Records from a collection
----------
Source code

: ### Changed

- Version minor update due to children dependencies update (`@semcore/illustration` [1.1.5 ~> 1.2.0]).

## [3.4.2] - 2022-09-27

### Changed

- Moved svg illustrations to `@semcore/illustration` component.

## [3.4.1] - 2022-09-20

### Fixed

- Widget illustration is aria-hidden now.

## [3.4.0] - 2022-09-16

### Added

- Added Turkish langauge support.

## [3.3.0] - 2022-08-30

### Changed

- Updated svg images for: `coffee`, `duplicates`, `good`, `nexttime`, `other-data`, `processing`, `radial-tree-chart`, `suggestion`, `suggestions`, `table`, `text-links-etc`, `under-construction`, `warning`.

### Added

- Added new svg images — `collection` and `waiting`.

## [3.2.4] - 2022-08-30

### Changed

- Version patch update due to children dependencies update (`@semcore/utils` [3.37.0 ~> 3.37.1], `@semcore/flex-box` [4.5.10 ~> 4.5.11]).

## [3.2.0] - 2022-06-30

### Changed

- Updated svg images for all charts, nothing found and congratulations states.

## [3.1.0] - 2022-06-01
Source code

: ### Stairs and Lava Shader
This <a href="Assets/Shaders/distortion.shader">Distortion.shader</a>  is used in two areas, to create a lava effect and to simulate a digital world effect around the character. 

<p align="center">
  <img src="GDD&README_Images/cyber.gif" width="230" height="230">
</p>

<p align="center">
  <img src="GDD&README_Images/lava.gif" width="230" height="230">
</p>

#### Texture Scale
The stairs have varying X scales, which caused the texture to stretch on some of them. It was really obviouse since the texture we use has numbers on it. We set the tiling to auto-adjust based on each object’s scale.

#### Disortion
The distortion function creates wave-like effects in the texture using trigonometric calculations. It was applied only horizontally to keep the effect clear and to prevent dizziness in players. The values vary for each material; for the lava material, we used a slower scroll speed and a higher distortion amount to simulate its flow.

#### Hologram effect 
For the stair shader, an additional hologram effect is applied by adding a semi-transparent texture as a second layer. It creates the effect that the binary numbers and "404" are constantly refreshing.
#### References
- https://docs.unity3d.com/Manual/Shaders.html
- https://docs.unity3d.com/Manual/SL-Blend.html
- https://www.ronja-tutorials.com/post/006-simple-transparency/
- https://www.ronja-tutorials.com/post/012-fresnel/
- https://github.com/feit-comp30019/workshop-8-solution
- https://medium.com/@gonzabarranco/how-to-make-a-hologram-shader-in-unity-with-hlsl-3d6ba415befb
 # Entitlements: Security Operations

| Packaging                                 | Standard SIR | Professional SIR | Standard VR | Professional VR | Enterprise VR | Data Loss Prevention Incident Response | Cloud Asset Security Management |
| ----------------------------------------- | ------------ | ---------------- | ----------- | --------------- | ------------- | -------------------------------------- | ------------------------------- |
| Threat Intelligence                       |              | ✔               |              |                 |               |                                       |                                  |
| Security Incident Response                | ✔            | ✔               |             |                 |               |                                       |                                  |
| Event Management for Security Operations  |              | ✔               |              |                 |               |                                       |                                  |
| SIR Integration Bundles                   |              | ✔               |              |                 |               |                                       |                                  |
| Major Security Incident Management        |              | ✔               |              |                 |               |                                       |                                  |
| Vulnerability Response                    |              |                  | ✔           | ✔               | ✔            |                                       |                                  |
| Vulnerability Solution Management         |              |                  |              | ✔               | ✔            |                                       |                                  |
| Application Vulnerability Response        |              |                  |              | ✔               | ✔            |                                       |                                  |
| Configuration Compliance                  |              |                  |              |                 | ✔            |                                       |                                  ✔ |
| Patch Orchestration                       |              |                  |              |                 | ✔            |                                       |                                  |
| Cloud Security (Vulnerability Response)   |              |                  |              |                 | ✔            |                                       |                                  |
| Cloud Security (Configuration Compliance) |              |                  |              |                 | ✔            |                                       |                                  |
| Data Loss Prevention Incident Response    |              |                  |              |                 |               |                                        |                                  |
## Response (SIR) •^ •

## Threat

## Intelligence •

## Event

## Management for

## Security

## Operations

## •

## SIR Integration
----------
▸ Directions for this task: Show every line in the records above that contains the word "children".

▸ Output of the task:
- Version minor update due to children dependencies update (`@semcore/illustration` [1.1.5 ~> 1.2.0]).
- Version patch update due to children dependencies update (`@semcore/utils` [3.37.0 ~> 3.37.1], `@semcore/flex-box` [4.5.10 ~> 4.5.11]).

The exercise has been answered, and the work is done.